Nigeria arrests RaccoonO365 phishing developer tied to Microsoft attacks

Authorities say the operation supported large-scale credential theft and business email compromise activity.

What happened

Nigerian law enforcement announced the arrest of three individuals in connection with phishing attacks targeting Microsoft 365 users worldwide, including the suspected developer of the RaccoonO365 phishing-as-a-service platform. According to reporting by The Hacker News, the Nigeria Police Force National Cybercrime Centre identified Okitipi Samuel, also known as Moses Felix, as the primary developer behind the phishing infrastructure, following a joint investigation with Microsoft and the FBI. Authorities said the platform was used to sell phishing links through Telegram and to host fake Microsoft login pages designed to capture credentials.

Going deeper

RaccoonO365 is a phishing toolkit that enables attackers to deploy credential harvesting pages that closely mimic Microsoft 365 authentication flows. Microsoft tracks the activity under the name Storm 2246. Investigators said the platform was linked to unauthorized access incidents across corporate, financial, and educational institutions between January and September 2025. Earlier this year, Microsoft and Cloudflare coordinated to take down hundreds of domains associated with the service, which security teams estimate contributed to the theft of thousands of credentials across dozens of countries. Devices and digital assets connected to the Nigerian operation were seized during raids in Lagos and Edo states, while police said the two additional suspects were not involved in developing the phishing service itself.

What was said

The Nigeria Police Force said the suspect operated infrastructure that enabled phishing at scale and accepted cryptocurrency payments in exchange for access to malicious links. Microsoft confirmed that it continues to work with international partners to disrupt phishing operations that abuse its brand and cloud services. In a separate civil action filed earlier this year, Microsoft and Health ISAC alleged that operators associated with RaccoonO365 distributed the toolkit to other criminals, allowing them to conduct targeted phishing and steal sensitive data that was later used for financial fraud and further intrusions.

The big picture

Independent forensic analysis shows how services like RaccoonO365 enable phishing at a global scale by design. Researchers found that the toolkit “can be purchased and used by anyone,” allowing campaigns to reach “at least 94 different countries” and resulting in “over 5,000 Microsoft credentials” being stolen in a short period. The service was repeatedly tied to seasonal lures, with attackers using “tax-themed emails” to exploit predictable user behavior and affect “over 2,300 organizations” during peak filing periods.

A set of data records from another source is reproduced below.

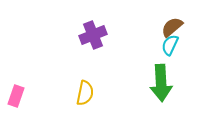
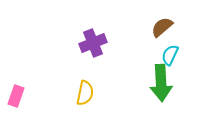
brown semicircle: moved 10 px left
purple cross: moved 8 px down
cyan semicircle: moved 10 px down
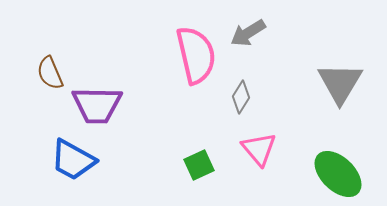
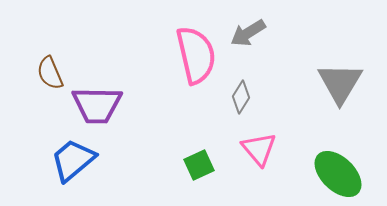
blue trapezoid: rotated 111 degrees clockwise
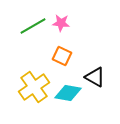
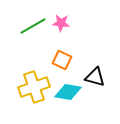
orange square: moved 4 px down
black triangle: rotated 15 degrees counterclockwise
yellow cross: rotated 16 degrees clockwise
cyan diamond: moved 1 px up
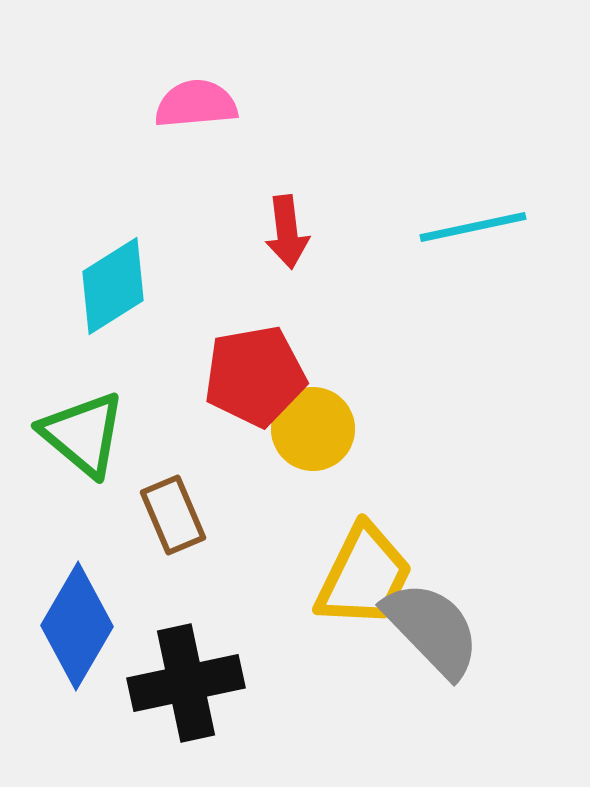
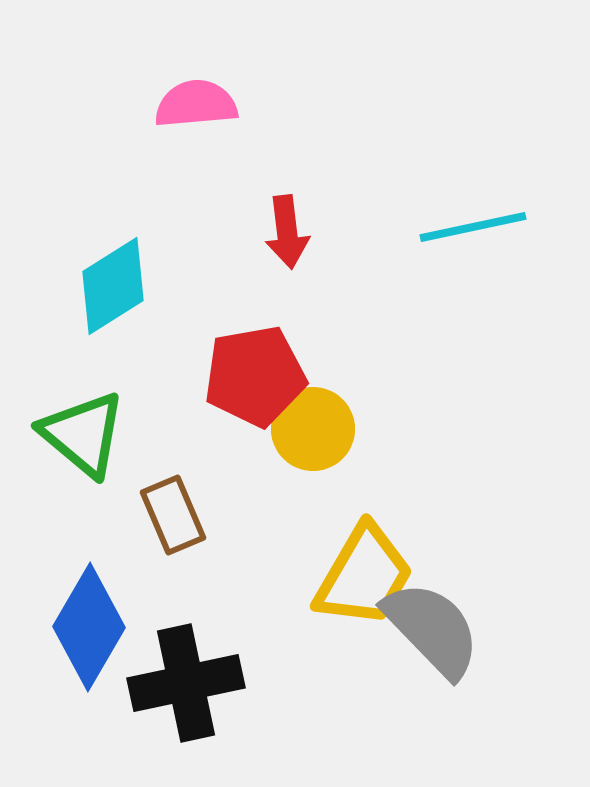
yellow trapezoid: rotated 4 degrees clockwise
blue diamond: moved 12 px right, 1 px down
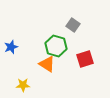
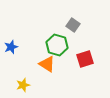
green hexagon: moved 1 px right, 1 px up
yellow star: rotated 16 degrees counterclockwise
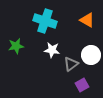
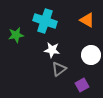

Healthcare and other sensitive sectors have also been pulled into these campaigns. Microsoft has reported that “at least 20 healthcare organizations have been targeted using RaccoonO365,” with phishing emails serving as delivery mechanisms for “malware such as infostealers or ransomware.” Analysts warn that these attacks do more than expose credentials, noting that ransomware activity can “disrupt care and lead to delays in treatment,” while stolen data may be resold or reused, leaving organizations vulnerable to ongoing fraud and follow-on intrusions.

FAQs

What is RaccoonO365?

RaccoonO365 is a phishing toolkit that allows attackers to deploy fake Microsoft 365 login pages to collect usernames, passwords, and authentication tokens.

Why are Microsoft 365 users frequently targeted?

Microsoft 365 is widely used by businesses and institutions, making compromised accounts valuable for email access, internal fraud, and lateral movement.

How do phishing-as-a-service platforms work?

Developers create and maintain phishing infrastructure, then sell access to other criminals who use it to launch campaigns without building tools themselves.

What happens after credentials are stolen?

Attackers often access email accounts, reset passwords, intercept communications, and conduct business email compromise or financial fraud.

How can organizations reduce exposure to these attacks?

They can enforce strong authentication, restrict legacy login methods, monitor for suspicious sign-in activity, and train users to verify login pages before entering credentials.